__WHAT THIS TASK INVOLVES__:
Where a line below includes the word "roads", copy that line.

── MATERIALS PROVIDED ──

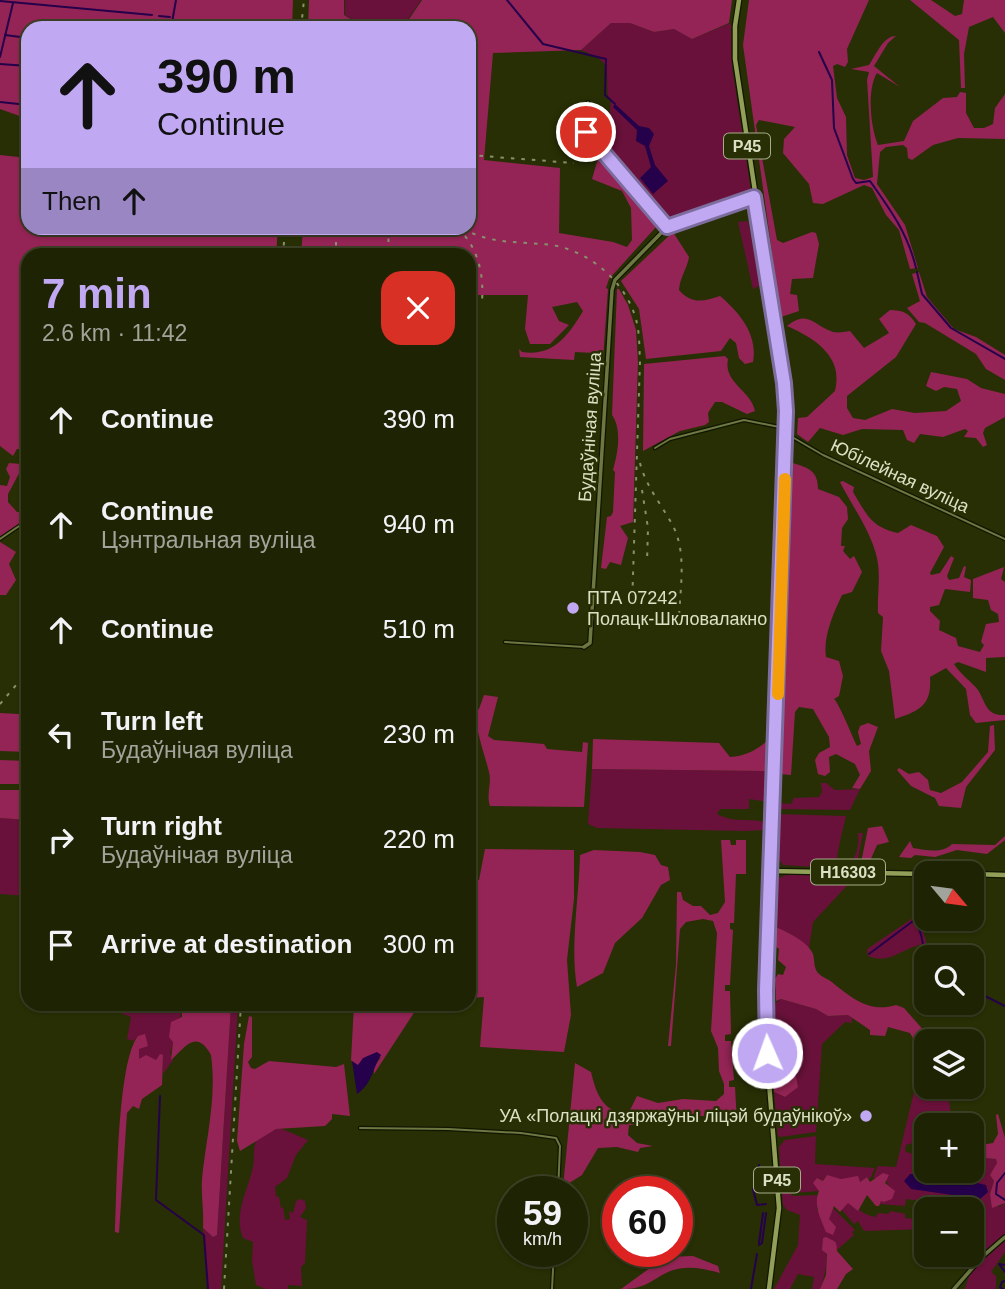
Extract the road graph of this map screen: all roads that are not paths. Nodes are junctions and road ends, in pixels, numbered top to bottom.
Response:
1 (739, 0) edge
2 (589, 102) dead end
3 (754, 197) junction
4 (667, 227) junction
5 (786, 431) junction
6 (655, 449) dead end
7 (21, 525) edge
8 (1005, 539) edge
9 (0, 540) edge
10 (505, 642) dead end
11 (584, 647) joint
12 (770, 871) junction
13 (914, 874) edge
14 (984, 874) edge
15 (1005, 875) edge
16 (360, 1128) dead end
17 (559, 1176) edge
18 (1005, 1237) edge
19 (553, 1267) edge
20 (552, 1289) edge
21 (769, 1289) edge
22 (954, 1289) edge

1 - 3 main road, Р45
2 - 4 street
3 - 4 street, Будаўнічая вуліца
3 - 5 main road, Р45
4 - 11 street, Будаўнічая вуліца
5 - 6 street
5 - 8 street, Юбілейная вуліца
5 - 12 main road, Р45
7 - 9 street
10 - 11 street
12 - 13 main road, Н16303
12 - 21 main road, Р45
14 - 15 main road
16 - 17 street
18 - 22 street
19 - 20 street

───
── MATERIALS PROVIDED ──

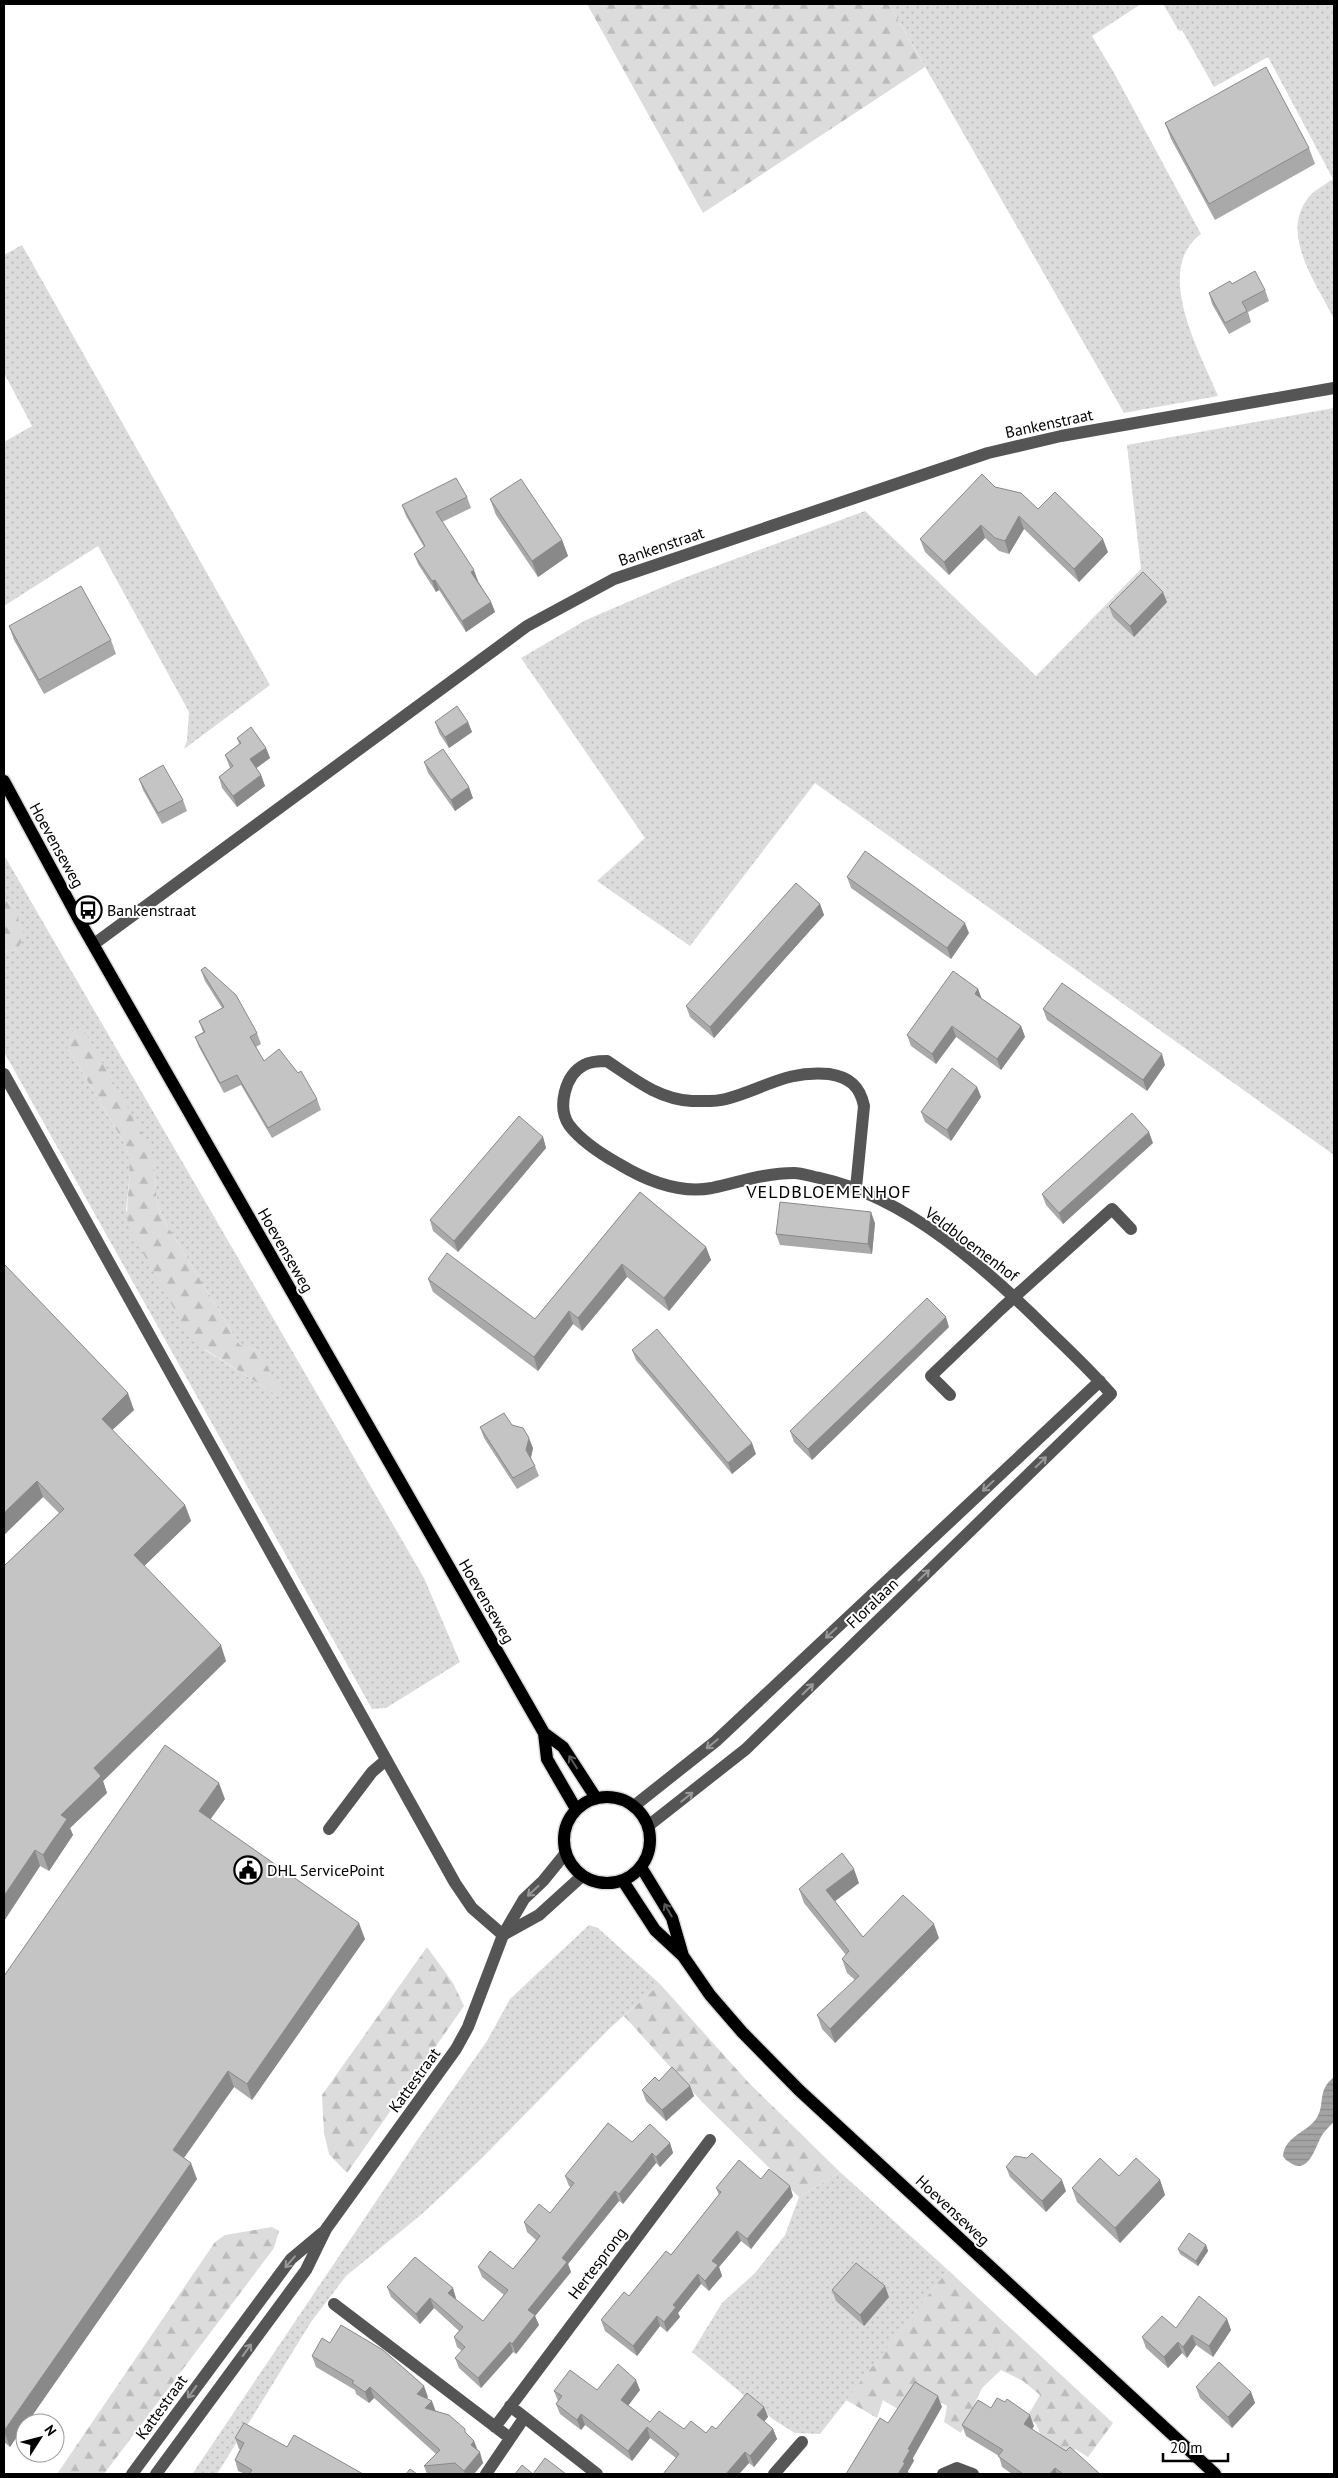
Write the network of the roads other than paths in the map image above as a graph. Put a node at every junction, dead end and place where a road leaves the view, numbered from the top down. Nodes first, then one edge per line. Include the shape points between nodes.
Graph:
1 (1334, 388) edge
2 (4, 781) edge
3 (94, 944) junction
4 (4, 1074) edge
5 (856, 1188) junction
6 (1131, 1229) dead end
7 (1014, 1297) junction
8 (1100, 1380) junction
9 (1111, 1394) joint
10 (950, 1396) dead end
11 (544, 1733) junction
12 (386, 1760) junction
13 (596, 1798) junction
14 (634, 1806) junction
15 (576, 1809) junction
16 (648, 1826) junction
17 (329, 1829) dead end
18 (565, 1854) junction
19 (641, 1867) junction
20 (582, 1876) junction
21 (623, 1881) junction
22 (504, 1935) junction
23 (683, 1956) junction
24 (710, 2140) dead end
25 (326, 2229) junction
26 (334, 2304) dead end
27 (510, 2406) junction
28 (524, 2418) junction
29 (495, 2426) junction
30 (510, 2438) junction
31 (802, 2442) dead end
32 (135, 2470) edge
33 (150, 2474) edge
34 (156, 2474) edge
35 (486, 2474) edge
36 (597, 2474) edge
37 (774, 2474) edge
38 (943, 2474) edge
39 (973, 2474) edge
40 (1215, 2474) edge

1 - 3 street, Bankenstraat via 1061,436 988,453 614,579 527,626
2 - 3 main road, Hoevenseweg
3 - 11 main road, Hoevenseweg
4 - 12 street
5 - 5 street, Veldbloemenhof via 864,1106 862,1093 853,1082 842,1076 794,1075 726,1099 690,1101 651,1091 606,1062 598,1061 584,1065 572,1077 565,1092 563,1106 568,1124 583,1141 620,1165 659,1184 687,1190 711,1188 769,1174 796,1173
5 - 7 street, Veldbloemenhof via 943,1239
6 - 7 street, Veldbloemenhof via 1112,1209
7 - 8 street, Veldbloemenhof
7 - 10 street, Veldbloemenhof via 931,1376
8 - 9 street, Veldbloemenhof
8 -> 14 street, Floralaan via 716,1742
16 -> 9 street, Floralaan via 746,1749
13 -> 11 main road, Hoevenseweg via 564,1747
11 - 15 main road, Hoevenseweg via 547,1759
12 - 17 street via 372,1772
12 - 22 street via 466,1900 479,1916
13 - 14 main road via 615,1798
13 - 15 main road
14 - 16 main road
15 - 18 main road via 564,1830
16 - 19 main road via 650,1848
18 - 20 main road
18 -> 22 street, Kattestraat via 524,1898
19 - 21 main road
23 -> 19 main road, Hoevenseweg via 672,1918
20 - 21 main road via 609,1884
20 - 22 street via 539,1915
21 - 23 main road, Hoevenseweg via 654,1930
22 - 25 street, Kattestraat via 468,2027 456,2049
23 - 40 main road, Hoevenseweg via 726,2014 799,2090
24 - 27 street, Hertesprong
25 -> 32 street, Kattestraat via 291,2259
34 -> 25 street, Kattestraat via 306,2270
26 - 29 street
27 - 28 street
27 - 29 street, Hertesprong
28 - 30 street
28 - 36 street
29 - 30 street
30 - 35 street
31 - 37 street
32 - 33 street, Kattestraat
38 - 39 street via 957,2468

───

__EXERCISE RESPONSE__:
Extract the road graph of this map screen: all roads that are not paths. Nodes are junctions and road ends, in pixels, numbered top to bottom.
Write the network of the roads other than paths in the map image above as a graph. Put a node at every junction, dead end and place where a road leaves the view, numbered from the top down. Nodes first, then one edge per line. Include the shape points between nodes.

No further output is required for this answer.